BEGIN SUPPLIED MATERIAL

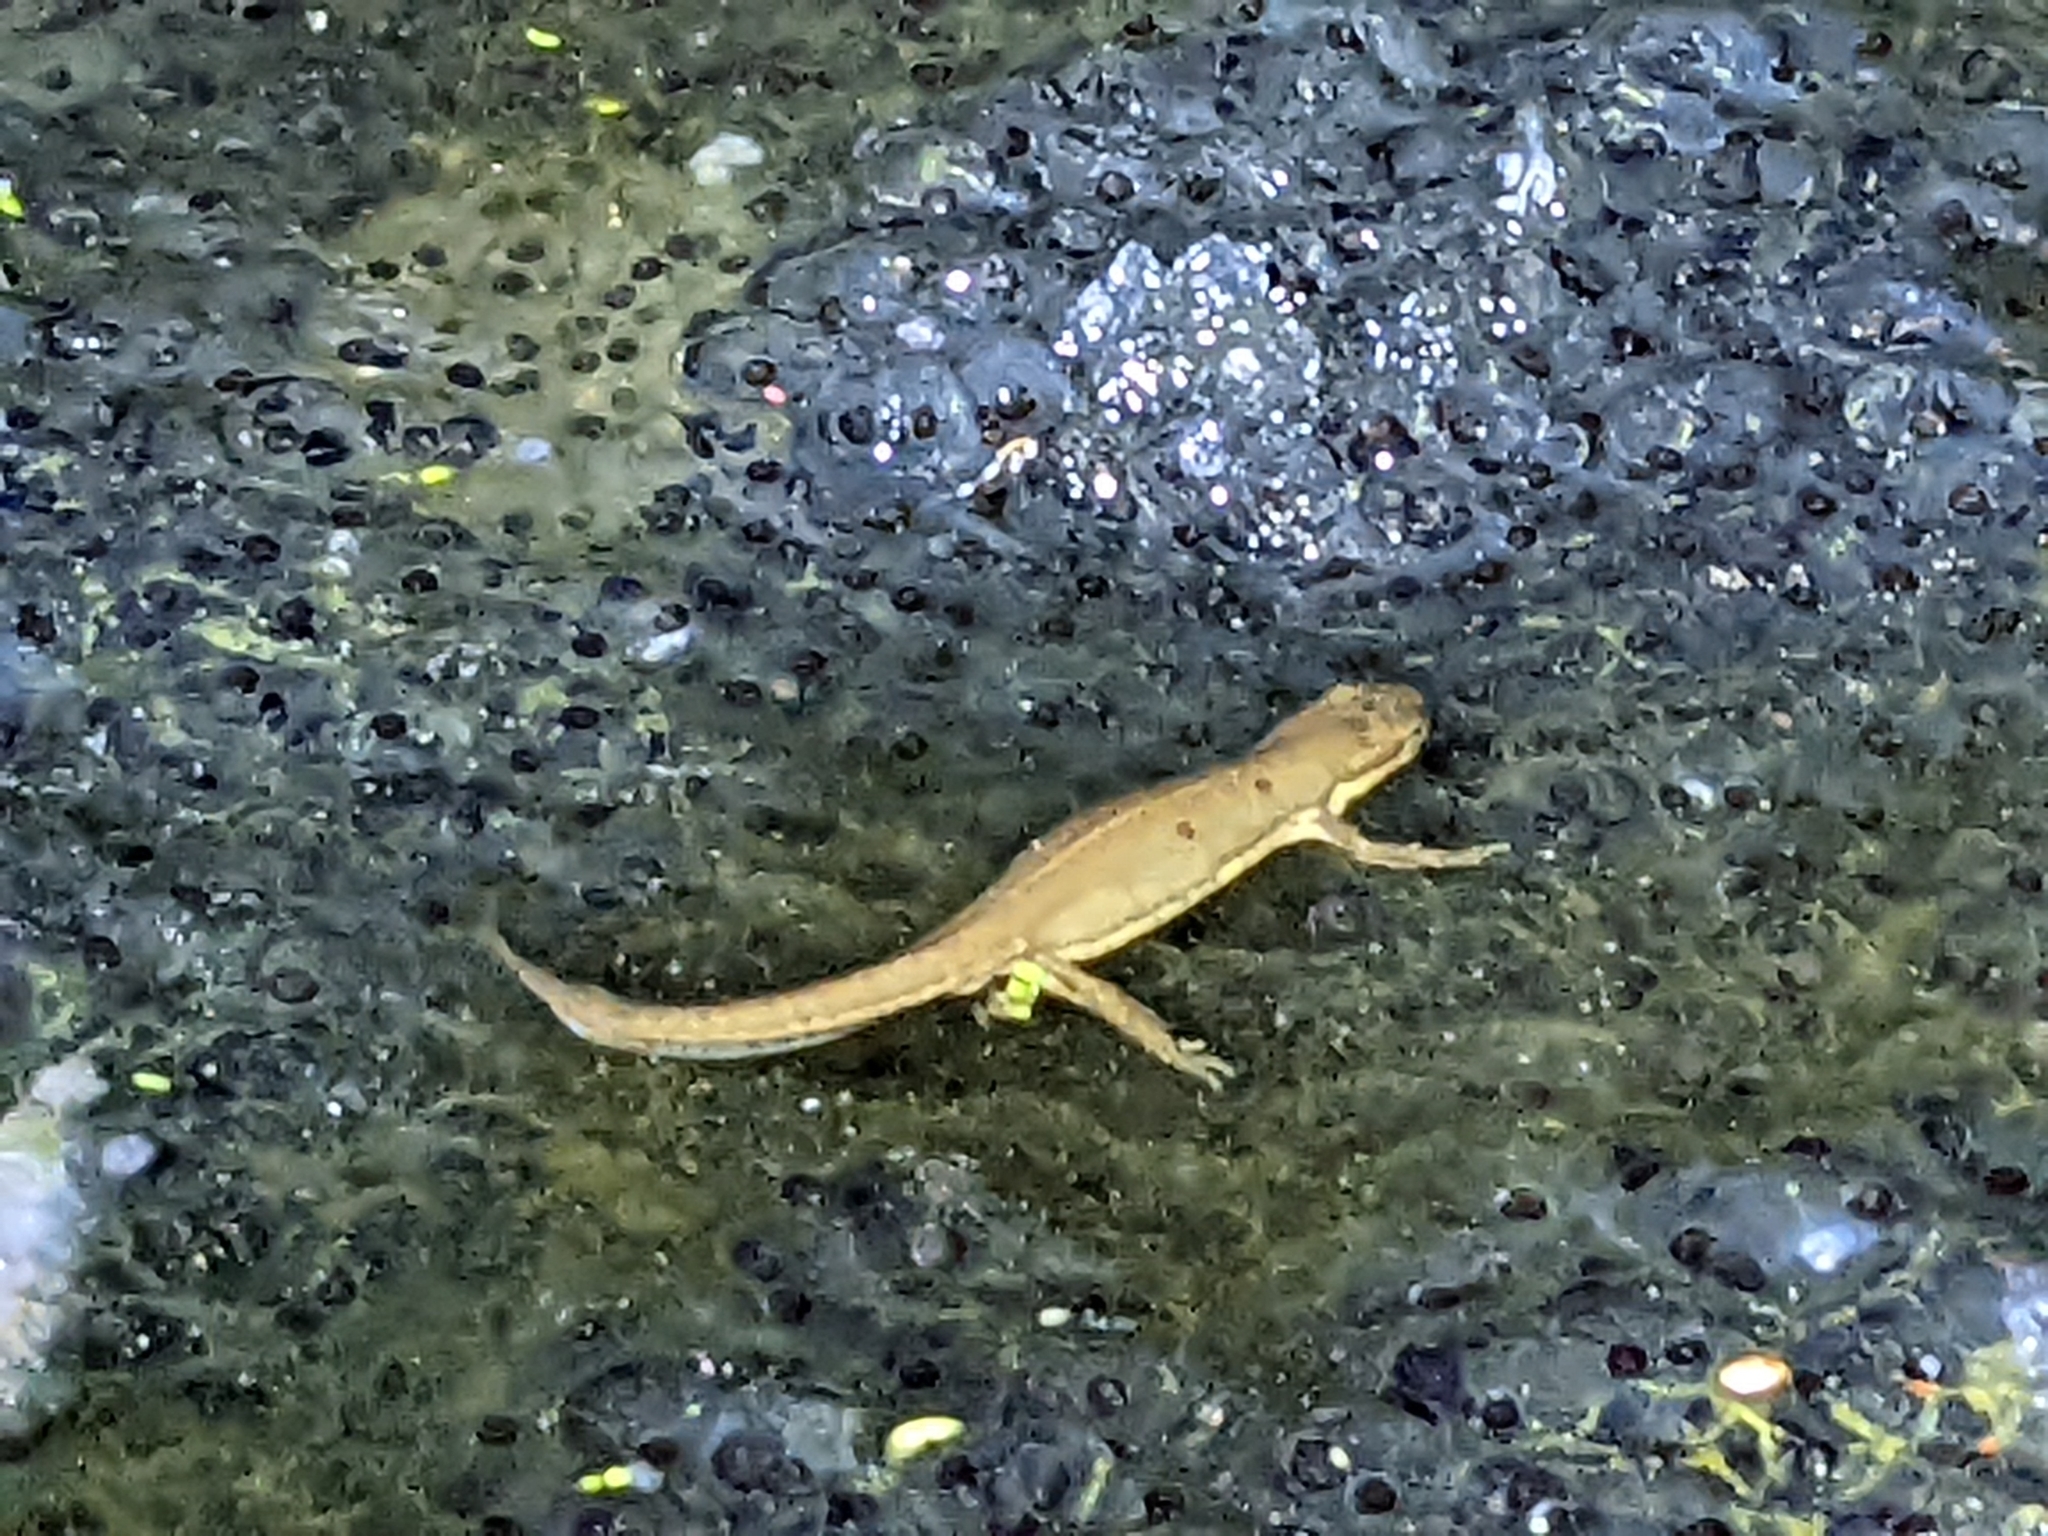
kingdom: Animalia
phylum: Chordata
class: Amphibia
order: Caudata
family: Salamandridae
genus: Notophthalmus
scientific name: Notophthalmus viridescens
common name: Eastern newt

END SUPPLIED MATERIAL
BEGIN SUPPLIED MATERIAL

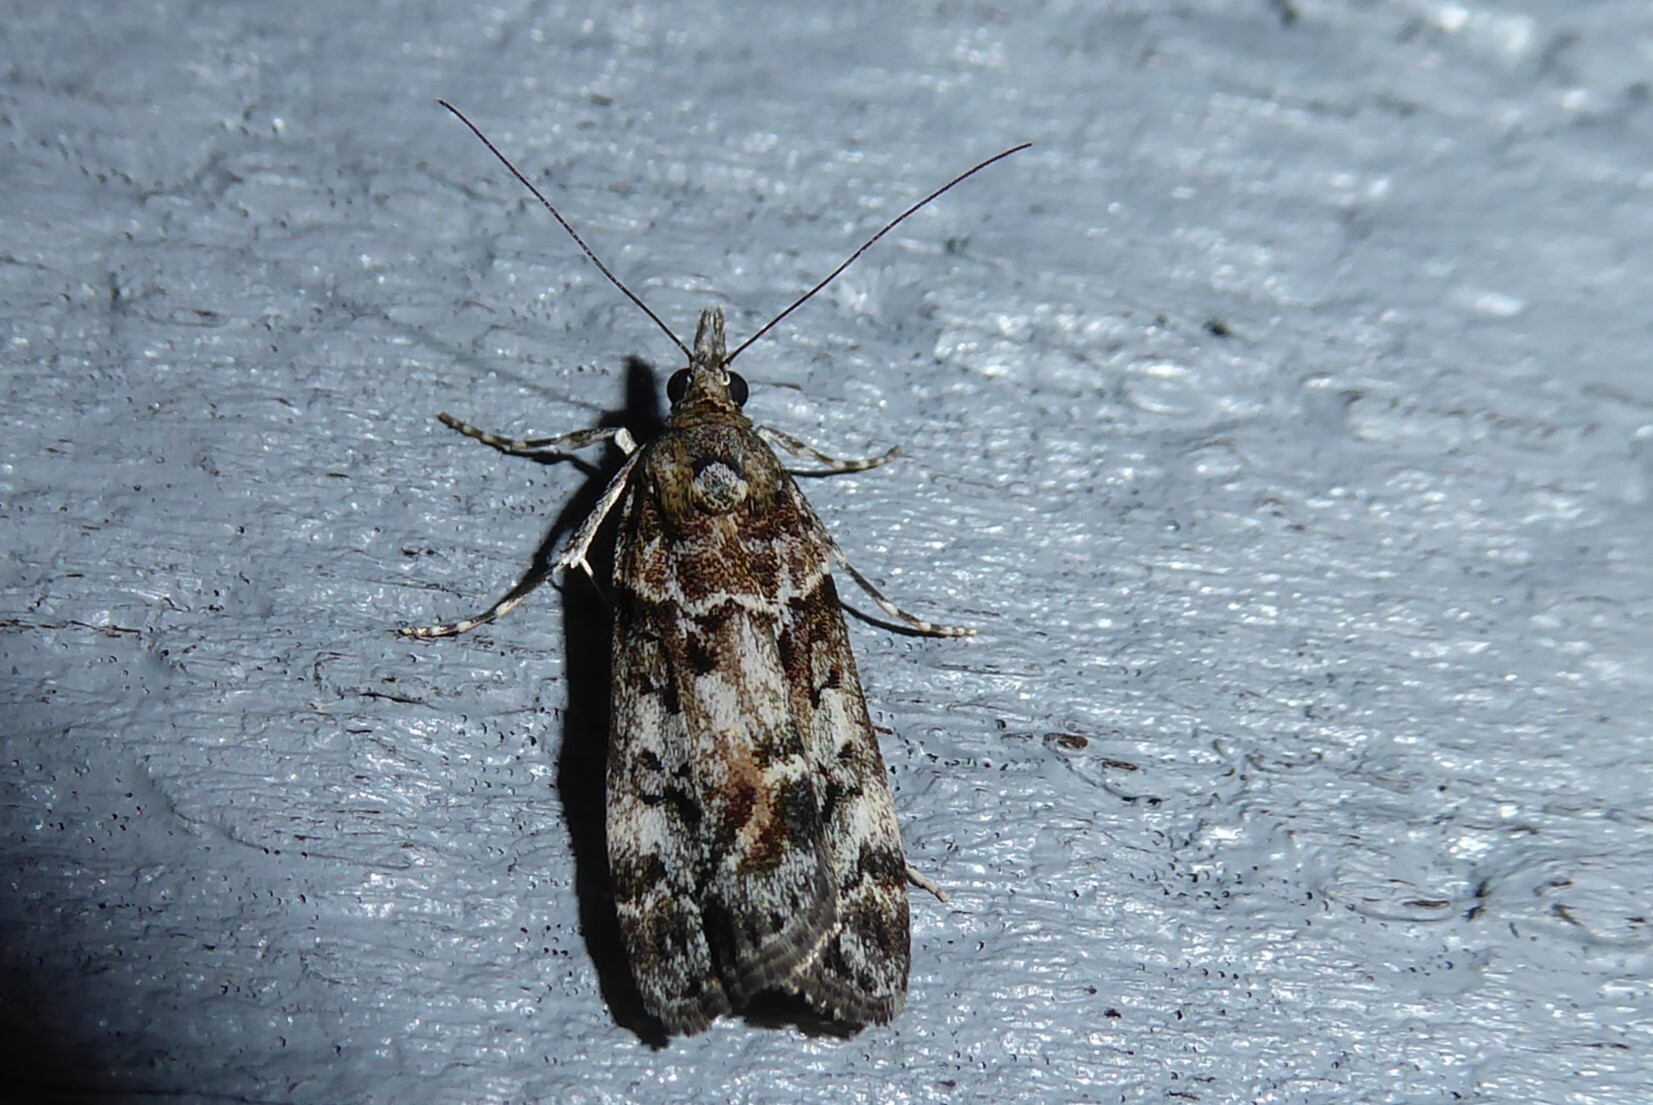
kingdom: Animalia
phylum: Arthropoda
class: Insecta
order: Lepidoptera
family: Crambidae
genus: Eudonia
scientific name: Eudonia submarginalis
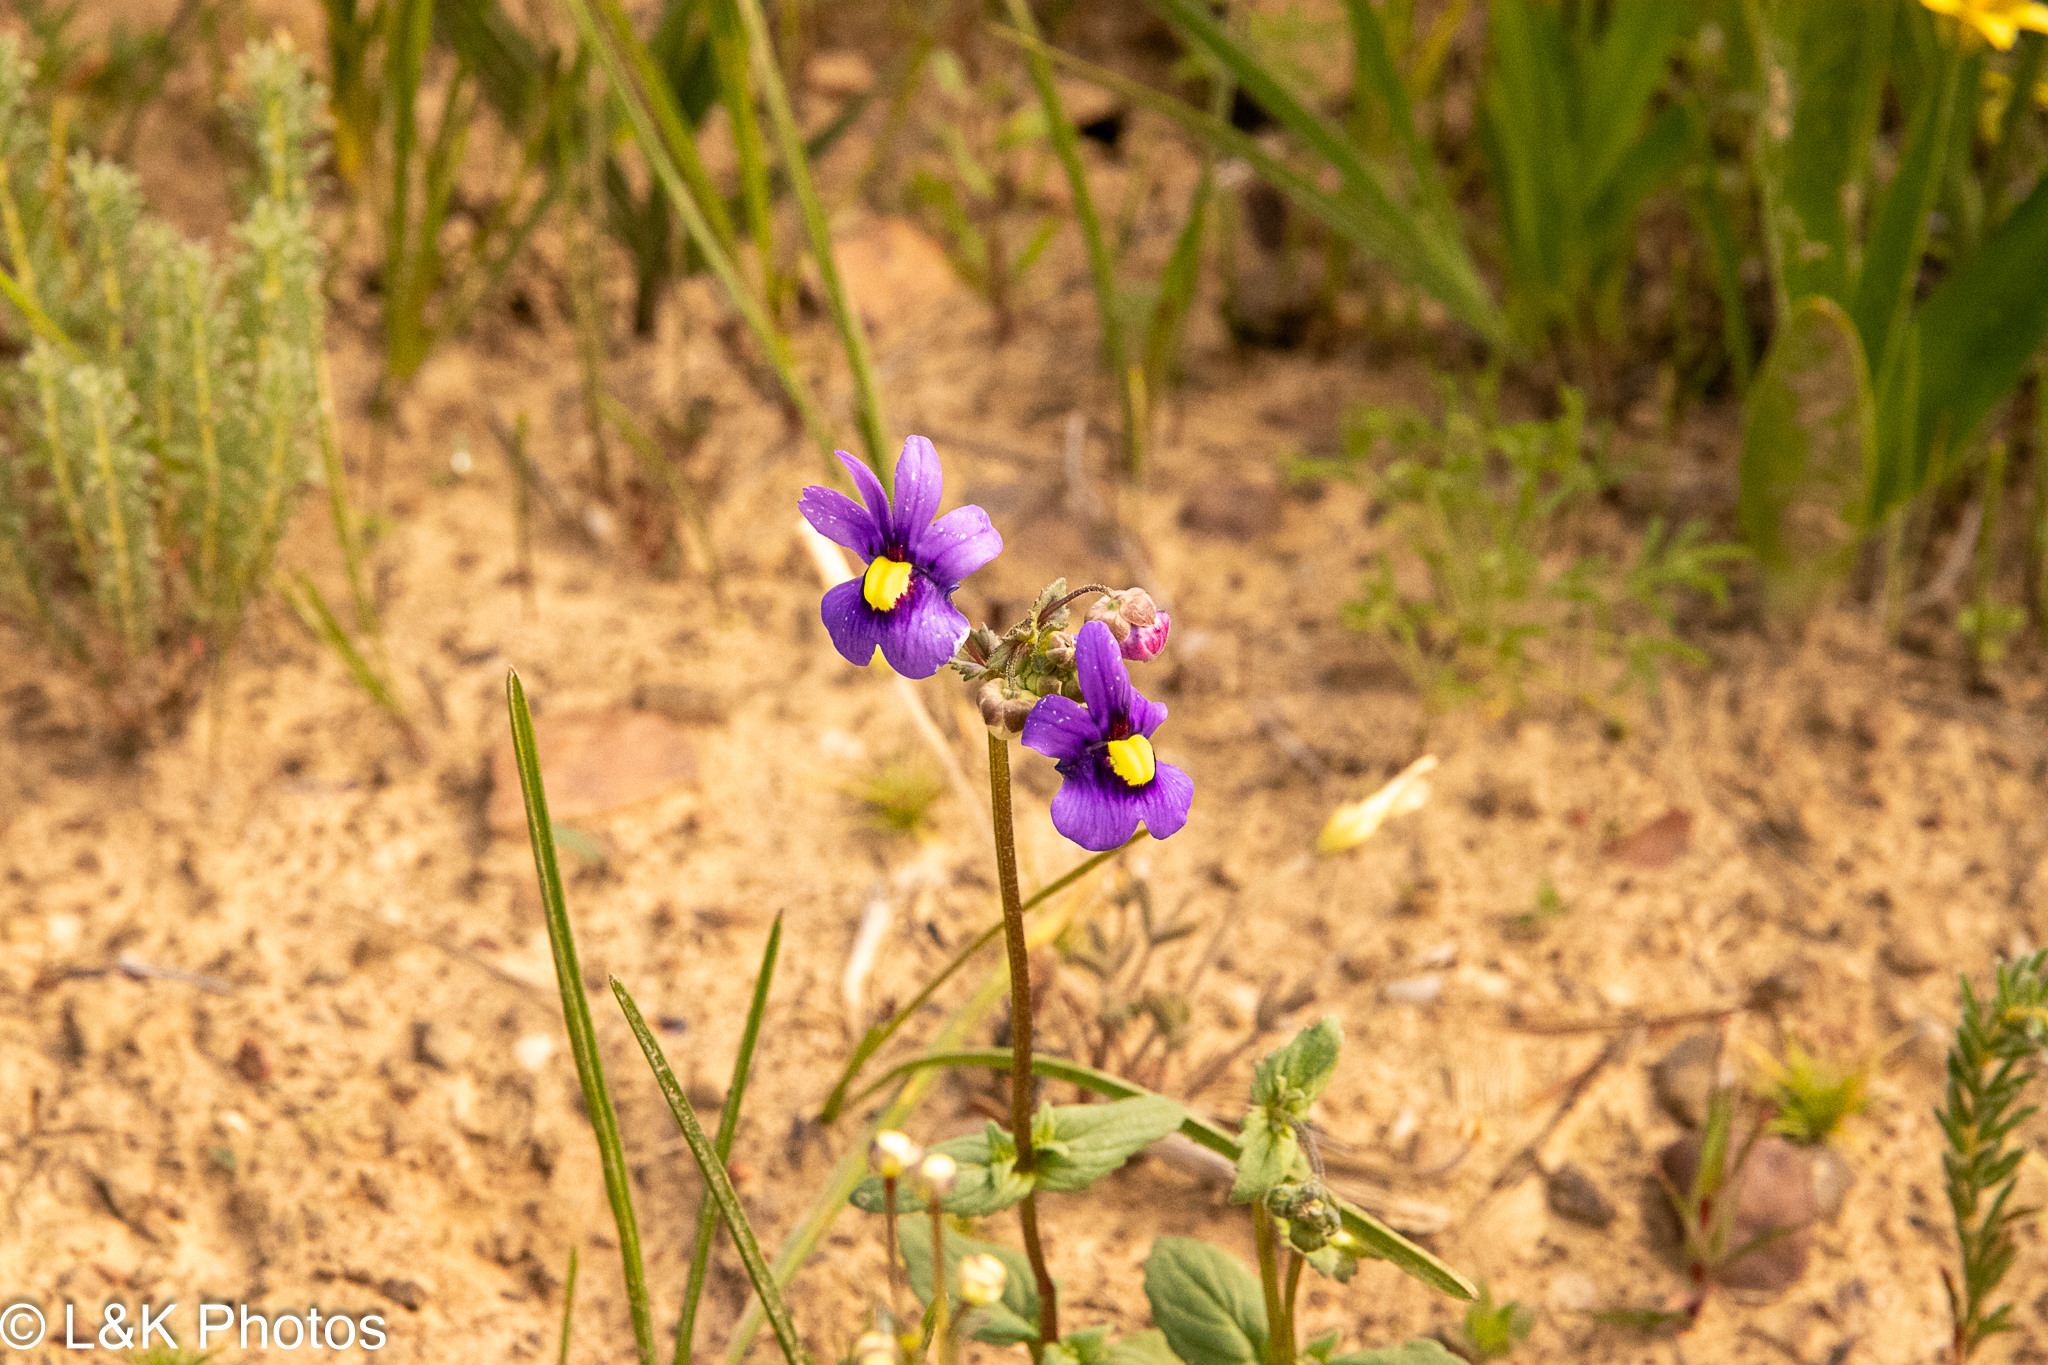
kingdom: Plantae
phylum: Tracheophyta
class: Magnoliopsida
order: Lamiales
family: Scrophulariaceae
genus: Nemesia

END SUPPLIED MATERIAL

WHAT IS REQUIRED - Copy, word for word, the lines from the one that contains "phylum: Chordata" through the one that contains "scientific name: Notophthalmus viridescens", including both of those lines and nothing else.

TASK RESPONSE -
phylum: Chordata
class: Amphibia
order: Caudata
family: Salamandridae
genus: Notophthalmus
scientific name: Notophthalmus viridescens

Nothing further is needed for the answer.